I tried this one, along with the below 2 or either 1 or not at all:

security.sudo.wheelNeedsPassword = false;
security.sudo.configFile = ''
     dong ALL=(ALL) NOPASSWD: ALL
'';

But still failed to log in. If I check passwd -S dong, it feeds back with dong L 1970-01-02 -1 -1 -1 -1, which implies that the user password is locked. And it is illegal to set empty password by passwd dong.

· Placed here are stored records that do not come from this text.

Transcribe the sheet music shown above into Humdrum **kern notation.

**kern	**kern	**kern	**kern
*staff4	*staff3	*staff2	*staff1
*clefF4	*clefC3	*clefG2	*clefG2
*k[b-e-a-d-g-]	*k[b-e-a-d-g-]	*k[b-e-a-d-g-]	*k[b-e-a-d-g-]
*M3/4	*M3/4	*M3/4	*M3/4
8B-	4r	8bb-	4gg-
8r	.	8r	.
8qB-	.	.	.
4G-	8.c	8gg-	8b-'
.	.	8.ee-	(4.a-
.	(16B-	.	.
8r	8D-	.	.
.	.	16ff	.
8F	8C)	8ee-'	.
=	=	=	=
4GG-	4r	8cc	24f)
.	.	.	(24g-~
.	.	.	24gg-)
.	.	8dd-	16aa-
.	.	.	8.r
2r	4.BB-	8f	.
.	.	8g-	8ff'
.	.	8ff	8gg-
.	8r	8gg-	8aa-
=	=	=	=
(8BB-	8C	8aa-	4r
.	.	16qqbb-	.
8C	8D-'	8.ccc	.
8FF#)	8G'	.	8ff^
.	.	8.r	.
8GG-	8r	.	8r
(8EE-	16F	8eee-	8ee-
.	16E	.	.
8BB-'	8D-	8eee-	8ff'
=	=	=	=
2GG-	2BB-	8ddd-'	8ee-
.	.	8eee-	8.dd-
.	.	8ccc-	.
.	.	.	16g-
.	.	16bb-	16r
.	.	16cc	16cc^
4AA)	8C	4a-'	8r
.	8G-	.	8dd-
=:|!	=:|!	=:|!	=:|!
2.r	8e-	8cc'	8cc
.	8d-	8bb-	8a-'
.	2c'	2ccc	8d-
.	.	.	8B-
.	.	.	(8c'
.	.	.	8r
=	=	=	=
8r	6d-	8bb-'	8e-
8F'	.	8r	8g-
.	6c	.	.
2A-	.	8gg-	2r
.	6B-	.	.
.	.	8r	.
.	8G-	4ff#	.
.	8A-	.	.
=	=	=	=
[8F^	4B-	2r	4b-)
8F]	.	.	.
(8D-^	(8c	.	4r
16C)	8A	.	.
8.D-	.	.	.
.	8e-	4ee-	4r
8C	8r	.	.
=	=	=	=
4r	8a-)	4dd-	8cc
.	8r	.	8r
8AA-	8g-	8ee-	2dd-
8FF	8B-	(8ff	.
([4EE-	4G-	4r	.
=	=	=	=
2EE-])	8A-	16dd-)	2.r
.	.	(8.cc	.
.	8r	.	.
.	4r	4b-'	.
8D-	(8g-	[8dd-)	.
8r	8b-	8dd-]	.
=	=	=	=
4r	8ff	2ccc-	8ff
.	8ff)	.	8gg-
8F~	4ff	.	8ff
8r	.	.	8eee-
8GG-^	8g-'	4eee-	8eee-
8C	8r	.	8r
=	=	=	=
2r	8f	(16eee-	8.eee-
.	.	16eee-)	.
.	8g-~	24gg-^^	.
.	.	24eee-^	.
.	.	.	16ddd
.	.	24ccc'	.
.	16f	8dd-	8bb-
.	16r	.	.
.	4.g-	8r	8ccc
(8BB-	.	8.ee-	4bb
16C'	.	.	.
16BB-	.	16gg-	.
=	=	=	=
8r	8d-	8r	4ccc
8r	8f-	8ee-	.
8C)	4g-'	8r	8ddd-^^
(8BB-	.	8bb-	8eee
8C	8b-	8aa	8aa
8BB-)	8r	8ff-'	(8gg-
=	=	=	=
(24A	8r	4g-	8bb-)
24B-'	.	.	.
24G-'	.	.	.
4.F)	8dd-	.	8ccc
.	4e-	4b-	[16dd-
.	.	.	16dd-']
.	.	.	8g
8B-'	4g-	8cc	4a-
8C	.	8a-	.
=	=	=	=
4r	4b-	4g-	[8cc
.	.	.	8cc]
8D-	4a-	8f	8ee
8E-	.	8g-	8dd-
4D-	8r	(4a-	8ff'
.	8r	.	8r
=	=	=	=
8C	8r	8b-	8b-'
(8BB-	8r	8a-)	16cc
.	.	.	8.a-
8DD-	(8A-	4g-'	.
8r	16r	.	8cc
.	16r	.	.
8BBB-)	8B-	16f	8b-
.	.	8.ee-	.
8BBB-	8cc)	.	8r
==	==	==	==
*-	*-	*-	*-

So now, I am really at a loss on how to create a user without password.
This is the system info:

--------- 
           ▜███▙       ▜███▙▟███▛             OS: NixOS 22.11.2275.8e8240194ed (Raccoon) x86_64 
            ▜███▙       ▜██████▛              Host: Intel Corporation 440BX Desktop Reference Platform 
     ▟█████████████████▙ ▜████▛     ▟▙        Kernel: 5.15.91 
    ▟███████████████████▙ ▜███▙    ▟██▙       Uptime: 2 mins 
           ▄▄▄▄▖           ▜███▙  ▟███▛       Packages: 1667 (nix-system), 168 (nix-user), 168 (nix-default) 
          ▟███▛             ▜██▛ ▟███▛        Shell: bash 5.1.16 
         ▟███▛               ▜▛ ▟███▛         Resolution: 1640x938 
▟███████████▛                  ▟██████████▙   DE: Plasma 
▜██████████▛                  ▟███████████▛   WM: KWin 
      ▟███▛ ▟▙               ▟███▛            Icons: breeze-dark [GTK2/3] 
     ▟███▛ ▟██▙             ▟███▛             Terminal: .konsole-wrappe 
    ▟███▛  ▜███▙           ▝▀▀▀▀              CPU: Intel i7-4710MQ (4) @ 2.494GHz 
    ▜██▛    ▜███▙ ▜██████████████████▛        GPU: VMware SVGA II Adapter 
     ▜▛     ▟████▙ ▜████████████████▛         Memory: 1092MiB / 4184MiB 

I just built a vm with this config:

{
  users.users.tejing = {
    isNormalUser = true;
    extraGroups = [ "wheel" ];
    password = "";
  };
  security.sudo.wheelNeedsPassword = false;
  services.xserver.enable = true;
  services.xserver.displayManager.autoLogin.enable = true;
  services.xserver.displayManager.autoLogin.user = "tejing";
  services.xserver.desktopManager.xterm.enable = true;
}

It logs into an xterm session automatically with no prompt, and does sudo without a password prompt at all. I can also login to a tty by just typing the username and pressing enter at the password prompt.

It works.

1 Like

Thanks for your idea, this is almost solve my issue. Though I still need to input sudo for some commands.

Oh~, just one thing, I found that the login windows would still appear after the system wakes up, how to disable it?

    # user
    users.users.dong = {
        isNormalUser = true;
        extraGroups = ["wheel"];
        password = "";
    };
    
    # ui
    security.sudo.wheelNeedsPassword = false;
    services.xserver.enable = true;
    services.xserver.desktopManager.plasma5.enable = true;
    services.xserver.displayManager.autoLogin.enable = true;
    services.xserver.displayManager.autoLogin.user = "dong";

Look for screensaver/locker settings in your desktop environment’s configuration system.